Source passage:

Scientists show how biological mechanisms allow a parasitic worm to manipulate its host.
Salt marshes are home to tiny crustaceans called amphipods that keep a low profile: their gray-brown coloring helps them blend in with their surroundings, and they spend most of their time hiding under vegetation.
But when amphipods are infected with a parasitic worm called a trematode, they turn bright orange and lose their tendency to run for cover when exposed. This bizarre behavior makes them stand out to predators—as well to scientists.
Biologists at Brown University have been studying amphipods for roughly a decade. The project started as a training exercise for students in collaboration with the Marine Biological Laboratory research institution. Over time, with advancements in molecular genetics, computational tools, and biomedical technology, faculty and student scientists have made unexpected discoveries about the relationship between amphipods and the parasitic worms that prey upon them.
In a new study published in Molecular Ecology, researchers provide a detailed analysis of the molecular mechanisms that allow the parasites to manipulate their hosts, and explain what’s happening to the amphipod’s biology that causes it to respond to the parasite in such distinct ways.
“Characterizing the molecular mechanisms of manipulation is important to advancing understanding of host–parasite coevolution,” says study author David Rand, PhD, a professor of natural history and chair of the ecology, evolution, and organismal biology department at Brown.

Check your understanding:
**A.** In the passage on amphipods and parasitic worms, what color do amphipods turn when infected with a trematode?
**B.** Print the part of the passage on amphipods and parasitic worms that begins at the words "Biologists at Brown" and stops after the words "such distinct ways.".
The data are separate material, apart from the passage on amphipods and parasitic worms.

Items listed in a dataset:
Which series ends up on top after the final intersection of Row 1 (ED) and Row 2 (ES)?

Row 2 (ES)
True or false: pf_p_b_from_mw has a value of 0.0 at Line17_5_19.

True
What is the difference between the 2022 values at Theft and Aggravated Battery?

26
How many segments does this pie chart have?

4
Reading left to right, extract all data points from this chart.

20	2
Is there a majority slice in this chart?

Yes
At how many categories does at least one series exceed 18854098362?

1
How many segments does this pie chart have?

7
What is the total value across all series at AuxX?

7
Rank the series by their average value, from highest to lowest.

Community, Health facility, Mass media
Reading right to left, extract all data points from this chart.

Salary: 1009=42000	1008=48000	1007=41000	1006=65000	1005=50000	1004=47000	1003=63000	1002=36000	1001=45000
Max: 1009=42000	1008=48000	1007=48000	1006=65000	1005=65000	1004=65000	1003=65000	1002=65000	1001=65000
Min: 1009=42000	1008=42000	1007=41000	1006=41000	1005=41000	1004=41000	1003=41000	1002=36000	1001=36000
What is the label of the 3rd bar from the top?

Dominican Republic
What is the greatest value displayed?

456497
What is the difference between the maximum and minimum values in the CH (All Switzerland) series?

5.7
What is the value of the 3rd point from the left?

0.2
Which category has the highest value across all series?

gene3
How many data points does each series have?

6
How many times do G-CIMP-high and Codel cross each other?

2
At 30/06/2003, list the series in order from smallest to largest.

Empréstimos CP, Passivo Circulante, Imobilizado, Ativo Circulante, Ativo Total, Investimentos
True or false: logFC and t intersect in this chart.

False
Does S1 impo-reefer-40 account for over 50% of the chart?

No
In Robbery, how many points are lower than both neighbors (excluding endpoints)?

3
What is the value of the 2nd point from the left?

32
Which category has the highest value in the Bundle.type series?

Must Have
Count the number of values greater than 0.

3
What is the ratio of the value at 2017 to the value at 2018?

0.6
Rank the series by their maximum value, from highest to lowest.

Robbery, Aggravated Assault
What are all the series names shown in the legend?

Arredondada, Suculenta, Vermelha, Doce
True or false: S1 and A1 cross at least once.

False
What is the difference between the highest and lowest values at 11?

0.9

Exercise results:
**A.** Bright orange.

**B.**
Biologists at Brown University have been studying amphipods for roughly a decade. The project started as a training exercise for students in collaboration with the Marine Biological Laboratory research institution. Over time, with advancements in molecular genetics, computational tools, and biomedical technology, faculty and student scientists have made unexpected discoveries about the relationship between amphipods and the parasitic worms that prey upon them.
In a new study published in Molecular Ecology, researchers provide a detailed analysis of the molecular mechanisms that allow the parasites to manipulate their hosts, and explain what’s happening to the amphipod’s biology that causes it to respond to the parasite in such distinct ways.